To quantify germ cell loss and the extent of testicular fibrosis in vasectomized patients of varying obstructive intervals.

DESIGN:

Retrospective study.

SETTING:

Specialized male reproductive surgery and endocrinology service.

PATIENT(S):

Thirty-four vasectomized patients 1-20 years after surgery and 10 normal subjects.

INTERVENTION(S):

Thirty-four testicular biopsies taken at the time of vasectomy reversal (vasovasostomy). Control biopsies taken from 10 normal men at the time of vasectomy.

MAIN OUTCOME MEASURE(S):

Stereological assessment of testicular germ cell populations and testicular fibrosis.

(Extracted information)
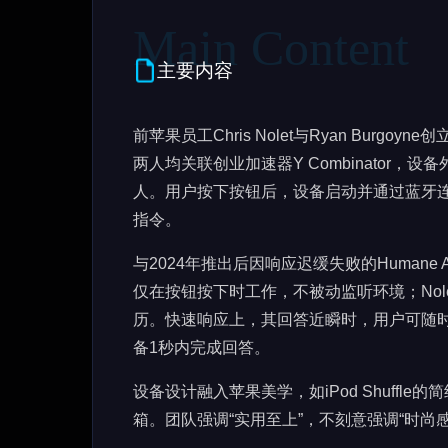
主要内容
前苹果员工Chris Nolet与Ryan Burgoy
两人均关联创业加速器Y Combinator，设备
人。用户按下按钮后，设备启动并通过蓝牙
指令。
与2024年推出后因响应迟缓失败的Humane 
仅在按钮按下时工作，不被动监听环境；No
历。快速响应上，其回答近瞬时，用户可随
备1秒内完成回答。
设备设计融入苹果美学，如iPod Shuff
箱。团队强调“实用至上”，不刻意强调“时尚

(What needs to be done) Continue the abstract on germ cell loss and testicular fibrosis after vasectomy, starting after its "MAIN OUTCOME MEASURE(S)" section.

(Task answer)
RESULT(S):

Vasectomy caused a significant decrease in germ cells in the later stages of spermatogenesis, with significant reductions in pachytene spermatocytes (by 18%), round spermatids (by 40%), elongating spermatids (by 23%), and elongated spermatids (by 39%). The loss of spermatids showed a significant relationship with obstructive interval. A significant 2.7-fold increase in total (peritubular plus interstitial) fibrosis was observed, which showed a positive relationship with obstructive interval. Decreased germ cell populations and fibrosis did not seem to be related to sperm antibody levels nor to sperm counts obtained up to 2 years after vasovasostomy.

CONCLUSION(S):

Vasal obstruction results in significant reductions in germ cells in the later stages of spermatogenesis and increases in testicular fibrosis, both worsening with an increasing obstructive interval. Testicular damage after vasectomy might impact upon the prospects for reversal.